- Data for the task -
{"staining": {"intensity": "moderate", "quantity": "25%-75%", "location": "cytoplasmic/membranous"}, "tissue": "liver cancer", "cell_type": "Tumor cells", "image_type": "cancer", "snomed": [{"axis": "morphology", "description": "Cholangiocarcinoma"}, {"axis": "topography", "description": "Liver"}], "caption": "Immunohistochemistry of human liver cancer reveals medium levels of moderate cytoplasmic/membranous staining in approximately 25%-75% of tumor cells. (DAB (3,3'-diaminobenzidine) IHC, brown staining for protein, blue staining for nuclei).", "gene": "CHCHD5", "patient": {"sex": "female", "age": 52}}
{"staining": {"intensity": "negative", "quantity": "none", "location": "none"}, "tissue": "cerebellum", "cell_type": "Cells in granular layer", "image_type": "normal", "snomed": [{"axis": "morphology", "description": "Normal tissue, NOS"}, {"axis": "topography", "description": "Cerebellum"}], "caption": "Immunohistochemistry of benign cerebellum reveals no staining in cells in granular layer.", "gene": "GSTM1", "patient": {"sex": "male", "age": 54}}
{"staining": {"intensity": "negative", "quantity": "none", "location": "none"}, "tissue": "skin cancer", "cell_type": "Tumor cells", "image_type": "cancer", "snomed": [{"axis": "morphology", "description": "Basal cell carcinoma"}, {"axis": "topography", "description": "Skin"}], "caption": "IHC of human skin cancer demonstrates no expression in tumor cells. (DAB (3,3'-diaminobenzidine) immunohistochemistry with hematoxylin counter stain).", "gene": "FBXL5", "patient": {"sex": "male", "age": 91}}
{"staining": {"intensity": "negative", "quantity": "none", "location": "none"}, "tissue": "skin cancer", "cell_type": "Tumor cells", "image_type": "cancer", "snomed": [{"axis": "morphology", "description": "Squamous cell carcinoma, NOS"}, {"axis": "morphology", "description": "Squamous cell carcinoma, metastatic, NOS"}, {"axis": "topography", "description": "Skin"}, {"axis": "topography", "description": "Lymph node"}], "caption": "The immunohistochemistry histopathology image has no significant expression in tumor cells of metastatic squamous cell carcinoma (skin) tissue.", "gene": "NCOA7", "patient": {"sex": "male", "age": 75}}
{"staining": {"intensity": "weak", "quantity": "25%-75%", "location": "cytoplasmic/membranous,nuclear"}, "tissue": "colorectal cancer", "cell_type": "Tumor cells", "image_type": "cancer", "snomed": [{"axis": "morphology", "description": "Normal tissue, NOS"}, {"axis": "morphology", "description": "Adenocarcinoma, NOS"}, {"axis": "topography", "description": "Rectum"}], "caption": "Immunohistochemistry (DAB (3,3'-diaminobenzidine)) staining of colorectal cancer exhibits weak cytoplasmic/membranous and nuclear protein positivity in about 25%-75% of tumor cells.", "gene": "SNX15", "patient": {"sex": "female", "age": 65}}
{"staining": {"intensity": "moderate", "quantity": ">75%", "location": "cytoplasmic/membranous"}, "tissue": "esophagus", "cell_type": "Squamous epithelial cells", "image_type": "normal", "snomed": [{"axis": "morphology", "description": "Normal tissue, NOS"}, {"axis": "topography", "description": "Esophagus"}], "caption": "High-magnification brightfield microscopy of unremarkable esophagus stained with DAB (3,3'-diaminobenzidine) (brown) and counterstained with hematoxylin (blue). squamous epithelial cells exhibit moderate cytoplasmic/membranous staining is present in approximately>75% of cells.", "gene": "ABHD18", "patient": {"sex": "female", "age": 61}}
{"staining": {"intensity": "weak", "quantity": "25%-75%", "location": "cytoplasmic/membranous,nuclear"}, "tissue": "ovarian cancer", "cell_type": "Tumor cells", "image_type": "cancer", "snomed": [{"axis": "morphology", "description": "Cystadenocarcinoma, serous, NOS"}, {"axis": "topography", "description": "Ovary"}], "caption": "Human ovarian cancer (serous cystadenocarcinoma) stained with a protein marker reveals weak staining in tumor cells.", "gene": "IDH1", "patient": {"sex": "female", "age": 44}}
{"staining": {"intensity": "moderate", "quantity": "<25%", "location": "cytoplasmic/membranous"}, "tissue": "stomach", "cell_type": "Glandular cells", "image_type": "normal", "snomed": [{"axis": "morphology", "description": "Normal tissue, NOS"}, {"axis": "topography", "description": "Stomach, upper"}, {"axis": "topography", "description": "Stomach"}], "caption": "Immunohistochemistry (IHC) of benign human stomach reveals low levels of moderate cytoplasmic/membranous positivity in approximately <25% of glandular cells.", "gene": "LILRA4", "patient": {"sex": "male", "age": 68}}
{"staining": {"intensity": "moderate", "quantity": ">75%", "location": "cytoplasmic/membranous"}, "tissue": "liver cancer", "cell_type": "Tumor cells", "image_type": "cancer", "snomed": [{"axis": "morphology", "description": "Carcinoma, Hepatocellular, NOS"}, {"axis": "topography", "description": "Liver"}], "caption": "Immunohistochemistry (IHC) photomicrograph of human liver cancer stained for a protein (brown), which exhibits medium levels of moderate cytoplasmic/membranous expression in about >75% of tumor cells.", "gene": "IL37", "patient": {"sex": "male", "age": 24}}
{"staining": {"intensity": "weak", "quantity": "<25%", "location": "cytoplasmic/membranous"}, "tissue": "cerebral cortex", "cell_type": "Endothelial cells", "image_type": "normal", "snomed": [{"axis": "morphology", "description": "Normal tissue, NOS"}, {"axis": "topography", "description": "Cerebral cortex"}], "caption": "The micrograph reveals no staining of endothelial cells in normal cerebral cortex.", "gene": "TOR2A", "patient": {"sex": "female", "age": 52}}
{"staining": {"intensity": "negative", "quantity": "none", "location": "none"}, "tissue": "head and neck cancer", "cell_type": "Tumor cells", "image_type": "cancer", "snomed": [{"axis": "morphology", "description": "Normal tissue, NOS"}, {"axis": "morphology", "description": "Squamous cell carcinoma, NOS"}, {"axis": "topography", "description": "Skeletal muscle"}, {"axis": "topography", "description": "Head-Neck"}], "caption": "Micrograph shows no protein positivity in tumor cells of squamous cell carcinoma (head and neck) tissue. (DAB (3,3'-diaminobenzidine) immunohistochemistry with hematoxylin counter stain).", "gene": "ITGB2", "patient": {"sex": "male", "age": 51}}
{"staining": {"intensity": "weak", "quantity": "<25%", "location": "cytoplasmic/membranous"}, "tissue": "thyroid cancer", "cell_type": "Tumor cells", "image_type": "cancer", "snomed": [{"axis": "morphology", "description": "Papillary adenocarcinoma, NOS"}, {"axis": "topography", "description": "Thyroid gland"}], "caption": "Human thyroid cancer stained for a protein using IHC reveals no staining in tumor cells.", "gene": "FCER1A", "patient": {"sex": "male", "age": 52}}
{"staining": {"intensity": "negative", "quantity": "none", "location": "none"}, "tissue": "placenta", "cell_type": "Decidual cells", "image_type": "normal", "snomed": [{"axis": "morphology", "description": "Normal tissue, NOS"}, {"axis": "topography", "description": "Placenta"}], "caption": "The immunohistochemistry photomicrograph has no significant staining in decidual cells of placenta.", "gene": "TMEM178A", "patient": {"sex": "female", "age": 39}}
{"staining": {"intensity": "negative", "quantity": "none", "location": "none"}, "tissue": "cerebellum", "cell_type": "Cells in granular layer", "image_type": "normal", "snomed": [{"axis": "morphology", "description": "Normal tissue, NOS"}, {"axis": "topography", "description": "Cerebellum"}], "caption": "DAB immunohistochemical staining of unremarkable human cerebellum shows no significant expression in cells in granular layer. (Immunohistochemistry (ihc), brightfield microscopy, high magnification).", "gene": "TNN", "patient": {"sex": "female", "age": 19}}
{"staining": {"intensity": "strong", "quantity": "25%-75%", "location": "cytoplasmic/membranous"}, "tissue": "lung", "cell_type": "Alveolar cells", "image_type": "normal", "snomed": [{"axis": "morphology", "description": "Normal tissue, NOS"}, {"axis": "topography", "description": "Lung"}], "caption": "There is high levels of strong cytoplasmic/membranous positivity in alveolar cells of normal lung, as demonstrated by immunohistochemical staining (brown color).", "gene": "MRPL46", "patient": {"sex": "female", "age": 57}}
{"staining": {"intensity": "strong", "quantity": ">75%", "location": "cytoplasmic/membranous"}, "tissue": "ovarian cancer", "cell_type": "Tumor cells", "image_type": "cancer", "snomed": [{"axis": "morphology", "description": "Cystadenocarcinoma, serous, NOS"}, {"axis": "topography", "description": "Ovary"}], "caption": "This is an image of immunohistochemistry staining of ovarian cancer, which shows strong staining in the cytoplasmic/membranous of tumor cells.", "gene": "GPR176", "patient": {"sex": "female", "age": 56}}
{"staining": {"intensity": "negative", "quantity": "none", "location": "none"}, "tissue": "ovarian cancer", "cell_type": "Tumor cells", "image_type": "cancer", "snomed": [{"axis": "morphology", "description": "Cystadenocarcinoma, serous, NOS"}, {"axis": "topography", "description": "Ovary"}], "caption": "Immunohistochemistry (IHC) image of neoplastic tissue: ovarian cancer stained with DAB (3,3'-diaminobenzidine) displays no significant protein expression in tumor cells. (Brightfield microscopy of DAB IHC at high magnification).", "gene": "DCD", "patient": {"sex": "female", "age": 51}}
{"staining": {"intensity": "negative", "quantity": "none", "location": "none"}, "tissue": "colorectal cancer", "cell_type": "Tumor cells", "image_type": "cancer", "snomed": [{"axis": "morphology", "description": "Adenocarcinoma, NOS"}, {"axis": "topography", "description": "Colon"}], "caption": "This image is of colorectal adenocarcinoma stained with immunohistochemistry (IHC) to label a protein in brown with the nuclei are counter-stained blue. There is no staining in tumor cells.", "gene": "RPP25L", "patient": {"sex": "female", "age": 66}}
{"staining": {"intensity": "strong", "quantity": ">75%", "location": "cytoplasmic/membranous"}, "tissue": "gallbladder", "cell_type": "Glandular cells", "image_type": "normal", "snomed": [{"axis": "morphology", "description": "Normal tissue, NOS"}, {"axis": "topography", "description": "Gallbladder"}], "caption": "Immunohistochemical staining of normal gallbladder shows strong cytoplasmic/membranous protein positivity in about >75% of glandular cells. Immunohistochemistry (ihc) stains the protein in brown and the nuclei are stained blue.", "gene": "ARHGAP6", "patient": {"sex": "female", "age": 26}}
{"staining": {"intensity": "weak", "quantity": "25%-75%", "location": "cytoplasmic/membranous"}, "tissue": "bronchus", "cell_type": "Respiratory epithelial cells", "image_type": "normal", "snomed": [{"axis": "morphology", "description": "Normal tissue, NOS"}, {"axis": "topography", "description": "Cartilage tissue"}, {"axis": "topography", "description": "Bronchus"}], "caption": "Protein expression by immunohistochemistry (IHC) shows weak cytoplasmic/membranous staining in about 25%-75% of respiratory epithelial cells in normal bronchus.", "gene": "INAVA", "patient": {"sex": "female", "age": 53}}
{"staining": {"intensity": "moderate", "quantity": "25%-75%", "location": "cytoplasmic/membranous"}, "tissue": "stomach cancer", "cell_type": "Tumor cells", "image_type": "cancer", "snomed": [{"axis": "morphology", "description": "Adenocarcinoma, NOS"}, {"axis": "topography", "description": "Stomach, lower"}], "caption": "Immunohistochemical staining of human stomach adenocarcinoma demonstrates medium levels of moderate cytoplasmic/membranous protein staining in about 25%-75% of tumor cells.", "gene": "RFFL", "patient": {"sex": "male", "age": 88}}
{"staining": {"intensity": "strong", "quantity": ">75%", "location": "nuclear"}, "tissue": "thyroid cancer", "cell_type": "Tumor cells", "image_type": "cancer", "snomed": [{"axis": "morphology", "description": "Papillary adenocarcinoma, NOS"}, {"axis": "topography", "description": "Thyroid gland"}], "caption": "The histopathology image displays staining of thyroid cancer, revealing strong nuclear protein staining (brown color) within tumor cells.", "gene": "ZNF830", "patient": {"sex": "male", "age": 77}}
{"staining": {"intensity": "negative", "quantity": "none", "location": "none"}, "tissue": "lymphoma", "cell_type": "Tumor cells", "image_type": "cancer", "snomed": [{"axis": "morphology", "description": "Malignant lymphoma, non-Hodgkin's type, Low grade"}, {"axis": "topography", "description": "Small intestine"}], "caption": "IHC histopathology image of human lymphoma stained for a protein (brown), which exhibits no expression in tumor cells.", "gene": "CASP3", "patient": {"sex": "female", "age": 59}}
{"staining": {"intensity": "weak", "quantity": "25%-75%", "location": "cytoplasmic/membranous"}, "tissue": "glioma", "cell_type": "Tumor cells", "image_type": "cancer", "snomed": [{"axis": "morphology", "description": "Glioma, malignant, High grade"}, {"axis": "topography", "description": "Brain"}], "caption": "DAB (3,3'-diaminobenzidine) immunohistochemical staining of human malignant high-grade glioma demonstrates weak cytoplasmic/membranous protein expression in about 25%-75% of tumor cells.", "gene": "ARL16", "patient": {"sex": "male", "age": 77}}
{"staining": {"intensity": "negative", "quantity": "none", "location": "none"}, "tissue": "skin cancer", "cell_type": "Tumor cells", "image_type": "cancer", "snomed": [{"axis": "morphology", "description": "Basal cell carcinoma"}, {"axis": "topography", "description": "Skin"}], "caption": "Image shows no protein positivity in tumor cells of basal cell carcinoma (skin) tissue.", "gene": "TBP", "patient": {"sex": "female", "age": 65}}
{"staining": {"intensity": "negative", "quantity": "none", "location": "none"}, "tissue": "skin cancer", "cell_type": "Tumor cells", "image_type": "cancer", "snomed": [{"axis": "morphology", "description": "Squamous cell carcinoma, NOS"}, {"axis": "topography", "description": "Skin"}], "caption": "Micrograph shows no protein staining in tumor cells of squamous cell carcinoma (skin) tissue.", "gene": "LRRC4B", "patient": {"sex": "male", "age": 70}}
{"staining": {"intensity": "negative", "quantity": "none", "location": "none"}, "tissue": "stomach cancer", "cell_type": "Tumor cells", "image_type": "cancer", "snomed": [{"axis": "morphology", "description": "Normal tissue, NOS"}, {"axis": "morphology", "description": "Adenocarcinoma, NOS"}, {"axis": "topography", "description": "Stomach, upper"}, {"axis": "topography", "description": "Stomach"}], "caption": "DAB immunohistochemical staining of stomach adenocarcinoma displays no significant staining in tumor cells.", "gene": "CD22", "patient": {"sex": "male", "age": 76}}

- Task objective -
Lines above that contain the string "colorectal" make up the answer.

- Output of the exercise -
{"staining": {"intensity": "weak", "quantity": "25%-75%", "location": "cytoplasmic/membranous,nuclear"}, "tissue": "colorectal cancer", "cell_type": "Tumor cells", "image_type": "cancer", "snomed": [{"axis": "morphology", "description": "Normal tissue, NOS"}, {"axis": "morphology", "description": "Adenocarcinoma, NOS"}, {"axis": "topography", "description": "Rectum"}], "caption": "Immunohistochemistry (DAB (3,3'-diaminobenzidine)) staining of colorectal cancer exhibits weak cytoplasmic/membranous and nuclear protein positivity in about 25%-75% of tumor cells.", "gene": "SNX15", "patient": {"sex": "female", "age": 65}}
{"staining": {"intensity": "negative", "quantity": "none", "location": "none"}, "tissue": "colorectal cancer", "cell_type": "Tumor cells", "image_type": "cancer", "snomed": [{"axis": "morphology", "description": "Adenocarcinoma, NOS"}, {"axis": "topography", "description": "Colon"}], "caption": "This image is of colorectal adenocarcinoma stained with immunohistochemistry (IHC) to label a protein in brown with the nuclei are counter-stained blue. There is no staining in tumor cells.", "gene": "RPP25L", "patient": {"sex": "female", "age": 66}}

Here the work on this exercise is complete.